Brian E Pearson
Ring the Bells that Still can Ring
When I left St. Simon's Church in Oakville they called me the Priest Who Hated Christmas Trees. A word in my defence. I didn't actually hate them. I just thought they had their proper place ... during the actual season of Christmas and not Advent, which is not yet Christmas. I've since relented. Now, like the rest of the world, I buy my tree any time after Labour Day. I like Christmas trees. I really do. I just needed to get that off my chest.
I used to feel the same way about Christmas lights. Not only did some people hang them on their houses on All Saints' Day. Many of those same people burned them brightly--blinking off and on in the annoying way some lights do--right through to Eastertide. I would shake my head. "What these people don't know ... is a lot!" Now, just like those Christmas trees, I'm not sure anymore that "those people" weren't right all along.
Every Saturday I get the Globe and Mail delivered to my door, even here where I live in Calgary. A neighbour once called it "that socialist rag," which shows you just how far we've come, out here. I get the headlines every day on my iPhone, just to keep up. But on Saturdays I pour myself another cup of coffee, to steel myself, and I sit down for the deep dive.

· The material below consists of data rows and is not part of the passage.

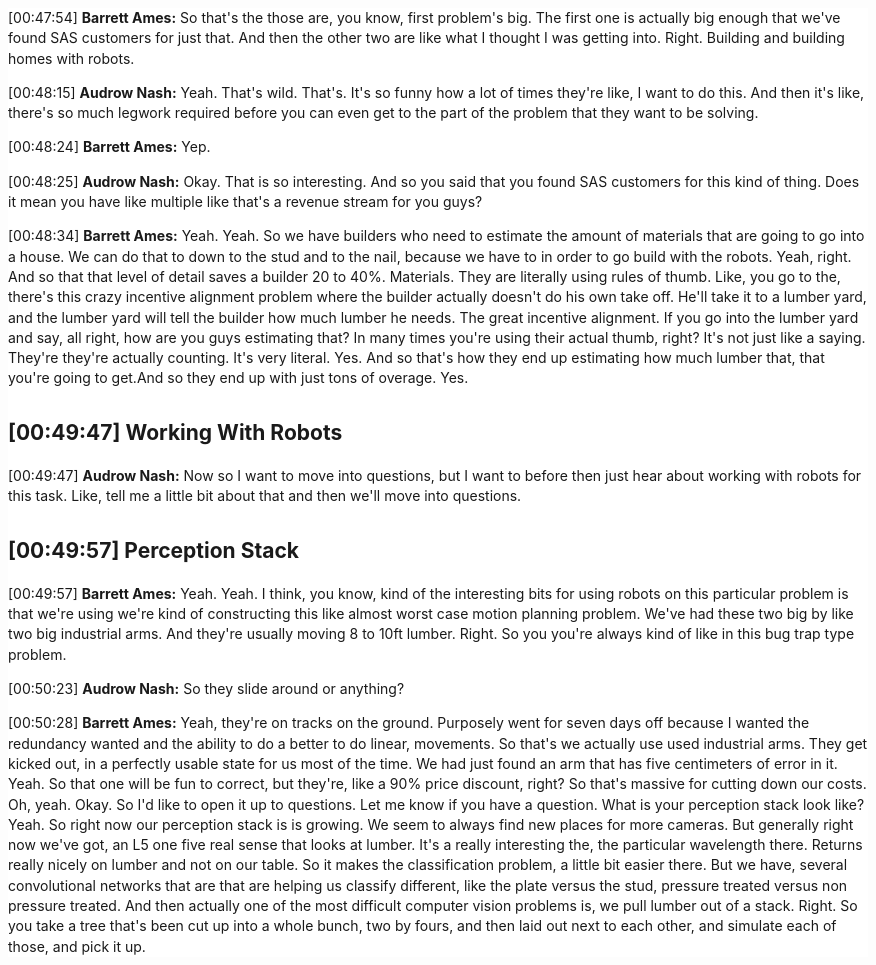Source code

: [00:47:54] **Barrett Ames:** So that's the those are, you know, first problem's
big. The first one is actually big enough that we've found SAS customers for
just that. And then the other two are like what I thought I was getting into.
Right. Building and building homes with robots.

[00:48:15] **Audrow Nash:** Yeah. That's wild. That's. It's so funny how a lot
of times they're like, I want to do this. And then it's like, there's so much
legwork required before you can even get to the part of the problem that they
want to be solving.

[00:48:24] **Barrett Ames:** Yep.

[00:48:25] **Audrow Nash:** Okay. That is so interesting. And so you said that
you found SAS customers for this kind of thing. Does it mean you have like
multiple like that's a revenue stream for you guys?

[00:48:34] **Barrett Ames:** Yeah. Yeah. So we have builders who need to
estimate the amount of materials that are going to go into a house. We can do
that to down to the stud and to the nail, because we have to in order to go
build with the robots. Yeah, right. And so that that level of detail saves a
builder 20 to 40%. Materials. They are literally using rules of thumb. Like, you
go to the, there's this crazy incentive alignment problem where the builder
actually doesn't do his own take off. He'll take it to a lumber yard, and the
lumber yard will tell the builder how much lumber he needs. The great incentive
alignment. If you go into the lumber yard and say, all right, how are you guys
estimating that? In many times you're using their actual thumb, right? It's not
just like a saying. They're they're actually counting. It's very literal. Yes.
And so that's how they end up estimating how much lumber that, that you're going
to get.And so they end up with just tons of overage. Yes.

## [00:49:47] Working With Robots

[00:49:47] **Audrow Nash:** Now so I want to move into questions, but I want to
before then just hear about working with robots for this task. Like, tell me a
little bit about that and then we'll move into questions.

## [00:49:57] Perception Stack

[00:49:57] **Barrett Ames:** Yeah. Yeah. I think, you know, kind of the
interesting bits for using robots on this particular problem is that we're using
we're kind of constructing this like almost worst case motion planning problem.
We've had these two big by like two big industrial arms. And they're usually
moving 8 to 10ft lumber. Right. So you you're always kind of like in this bug
trap type problem.

[00:50:23] **Audrow Nash:** So they slide around or anything?

[00:50:28] **Barrett Ames:** Yeah, they're on tracks on the ground. Purposely
went for seven days off because I wanted the redundancy wanted and the ability
to do a better to do linear, movements. So that's we actually use used
industrial arms. They get kicked out, in a perfectly usable state for us most of
the time. We had just found an arm that has five centimeters of error in it.
Yeah. So that one will be fun to correct, but they're, like a 90% price
discount, right? So that's massive for cutting down our costs. Oh, yeah. Okay.
So I'd like to open it up to questions. Let me know if you have a question. What
is your perception stack look like? Yeah. So right now our perception stack is
is growing. We seem to always find new places for more cameras. But generally
right now we've got, an L5 one five real sense that looks at lumber. It's a
really interesting the, the particular wavelength there. Returns really nicely
on lumber and not on our table. So it makes the classification problem, a little
bit easier there. But we have, several convolutional networks that are that are
helping us classify different, like the plate versus the stud, pressure treated
versus non pressure treated. And then actually one of the most difficult
computer vision problems is, we pull lumber out of a stack. Right. So you take a
tree that's been cut up into a whole bunch, two by fours, and then laid out next
to each other, and simulate each of those, and pick it up.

Some weekends I never come up again. The news is so alarmingly bad. You just feel you're watching a stupendous multi-car pile-up playing out in slow motion right before your eyes. Current regional politics is only the first car in a long line, all getting smooshed. I try turning away, thinking happy thoughts. But I get caught instead by the awfulness of it, as if the headlights were coming next for me.
So maybe we have to get our good news wherever we can find it. And cling to it. Maybe the Good News we preach at Christmas--that God is in our midst in spite of appearances to the contrary--deserves a longer run. In fact, maybe it should never end, not until we've heard its message in our hearts and seen it in evidence in our world. Maybe Christmas lights should remain throughout the whole year, with their little blinking reflections of hope. And okay, that goes for Christmas trees too. (I like Christmas trees.)